“Bountiful nature,” writes Mantegazza, regarding woman at this sexual epoch, “sends to woman an ingenious engineer, who enlarges the hills to mountains and fills up the valleys with a soft alluvium of fat. The commencing wrinkles disappear, being smoothed out under the beneficial influence of this plastic material; the slender, elastic palm-tree stems are converted into majestic columns of Parian marble; quality is replaced by quantity, and if the eye has lost a few provinces, the hand has gained just as many. * * * A certain number of chosen women understand how to preserve for as long as ten years the unstable equilibrium of the period which separates these two ages of life. There are divine beings who with every oscillation of their tresses or rocking of their hips, with every undulation of their bosom, every serpentine movement of their limbs, instil desire. * * * They constitute our most intense delight, and our intensest torment, they make our life a blessing or a curse, they are the uttermost goal of human passion, of human voluptuous desire.”
Fig. [51].—Female internal genital organs in the fully developed state. (From Toldt: Atlas of Human Anatomy.—Rebman Company, New York.)
Among the injuries to beauty effected by pregnancy, one above all evident to the eye is the almost invariably ensuing change in the skin, principally taking the form of a change in pigmentation, with the appearance of spots varying in size and tint, on the face and especially on the lips and the forehead; there is greatly increased pigmentation also of the areola mammæ and the linea alba, and in addition of the labia majora and minora and of the anal region. It is not certain whether this chloasma uterinum is dependent, as Jeamin assumes, on the discontinuance of menstruation, or, as Virchow believes, on changes in the blood and the blood-pressure. Sometimes also, in pregnant women, we observe on the face, chiefly on the nose and the cheeks, dilatations of the small cutaneous vessels, often associated with acne nodules.
A permanent disfigurement is caused by the lineæ (vel striæ) albicantes, white lines or streaks of varying length and resembling scar tissue in appearance on the skin of the abdomen, the adjoining parts of the buttocks and thighs, the lower part of the front of the thorax, and the mammæ. They are not true scars, not being new formations of connective tissue, being on the contrary dependent on solutions of continuity, on relative diminution, that is to say, of the connective tissue layer of the skin. They are formed in consequence of the fact that the connective tissue bundles are not able to keep pace in their superficial enlargement with the necessarily rapid extension of the cutis, hence great meshes appear in the former, situate in the direction of the greatest tension of the skin. (Spietschka and Grünfeld).
Transiently during pregnancy, but in some cases permanently also, the beauty of the lower extremities is apt to be impaired by enlargements of the veins, the formation of varices, and sometimes also by œdema; these conditions depend upon the hindrance to the venous return caused by the pressure of the pregnant uterus.
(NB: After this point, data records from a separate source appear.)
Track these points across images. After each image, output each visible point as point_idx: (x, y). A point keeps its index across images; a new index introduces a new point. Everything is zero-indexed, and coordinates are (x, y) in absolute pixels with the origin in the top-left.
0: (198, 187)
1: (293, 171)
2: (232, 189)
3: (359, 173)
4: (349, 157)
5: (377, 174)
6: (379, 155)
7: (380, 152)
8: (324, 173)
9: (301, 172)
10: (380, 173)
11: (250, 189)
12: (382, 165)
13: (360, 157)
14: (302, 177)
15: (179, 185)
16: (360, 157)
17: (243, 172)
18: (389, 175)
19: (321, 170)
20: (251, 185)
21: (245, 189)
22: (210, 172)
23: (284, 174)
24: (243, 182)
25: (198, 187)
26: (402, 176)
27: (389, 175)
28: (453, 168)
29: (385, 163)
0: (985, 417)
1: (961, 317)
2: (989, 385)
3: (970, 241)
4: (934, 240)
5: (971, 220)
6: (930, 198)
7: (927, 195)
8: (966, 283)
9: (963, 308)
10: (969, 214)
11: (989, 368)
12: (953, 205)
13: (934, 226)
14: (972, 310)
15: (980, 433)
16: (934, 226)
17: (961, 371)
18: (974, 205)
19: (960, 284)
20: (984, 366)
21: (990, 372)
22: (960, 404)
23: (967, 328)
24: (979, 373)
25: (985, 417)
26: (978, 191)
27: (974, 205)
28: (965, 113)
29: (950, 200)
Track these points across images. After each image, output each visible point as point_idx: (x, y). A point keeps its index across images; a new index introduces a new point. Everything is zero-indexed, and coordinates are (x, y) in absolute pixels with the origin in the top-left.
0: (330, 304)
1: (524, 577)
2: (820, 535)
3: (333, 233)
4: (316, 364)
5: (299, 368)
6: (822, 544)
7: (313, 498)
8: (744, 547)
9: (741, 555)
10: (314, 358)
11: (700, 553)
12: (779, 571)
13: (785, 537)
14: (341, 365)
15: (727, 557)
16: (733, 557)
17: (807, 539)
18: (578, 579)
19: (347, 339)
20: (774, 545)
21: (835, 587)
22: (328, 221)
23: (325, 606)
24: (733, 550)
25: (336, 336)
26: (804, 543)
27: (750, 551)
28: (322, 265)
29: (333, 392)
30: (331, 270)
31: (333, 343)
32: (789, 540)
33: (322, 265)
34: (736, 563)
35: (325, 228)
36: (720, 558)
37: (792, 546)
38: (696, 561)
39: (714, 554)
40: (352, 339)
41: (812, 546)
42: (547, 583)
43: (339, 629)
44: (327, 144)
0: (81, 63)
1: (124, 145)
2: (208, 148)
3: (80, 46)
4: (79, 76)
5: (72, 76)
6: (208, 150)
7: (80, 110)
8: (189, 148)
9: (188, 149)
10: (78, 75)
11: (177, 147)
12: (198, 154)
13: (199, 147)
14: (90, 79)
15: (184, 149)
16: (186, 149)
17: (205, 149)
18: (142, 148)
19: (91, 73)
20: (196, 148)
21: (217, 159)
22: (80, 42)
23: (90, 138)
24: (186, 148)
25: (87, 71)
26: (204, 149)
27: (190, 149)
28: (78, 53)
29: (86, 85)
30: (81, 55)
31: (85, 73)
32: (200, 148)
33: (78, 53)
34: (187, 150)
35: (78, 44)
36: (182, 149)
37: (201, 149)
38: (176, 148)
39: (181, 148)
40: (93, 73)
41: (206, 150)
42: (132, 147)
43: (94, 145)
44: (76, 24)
Thick, vermicular, bluish strings or nodular enlargements appear in the course of the great veins, with consequent eczema and ulceration. In pregnant woman, eczema is common in other regions, on the face, the hands, the forearms, and the genitals; also erythema, urticaria, and the pustular eruption known as impetigo herpetiformis.
Parturition and lactation entail further disfigurement of the skin through the production of various lesions, such as cracks and fissures of the skin of the breast, dermatitis due to venous thrombosis in the lower extremities, scarring of the breast after mastitis, etc.
In the description of the sexual life of woman in the epoch of the menacme, we shall consider at some length copulation and conception, the relations of fertility and sterility, the important topic of the use of measures for the prevention of pregnancy, and the interesting subject of the determination of sex; on the other hand, pregnancy, parturition, and the puerperal state, since these subjects are specially treated in the ordinary textbooks on midwifery, we shall discuss only in so far as certain relations between these reproductive processes and the organism as a whole and its functions, appear to us especially worthy of note.
Anatomical Changes in the Female Genital Organs in the Period of the Menacme.
In the fully-developed woman during the period of the menacme, the mons Veneris forms a rounded elevation which consists of very dense connective tissue containing large quantities of fat, while the integument that covers it is usually coated with a thick growth of hair. The form of this hairy covering, which by the Roman poets was designated Hebe, by the Greeks zunaikomustax (translated by Albrecht Dürer as Weybsbart—woman’s beard), by Galen termed ornamentum loci, is various, and, as an external sexual character, it deserves more accurate observation than it has hitherto received from anatomists.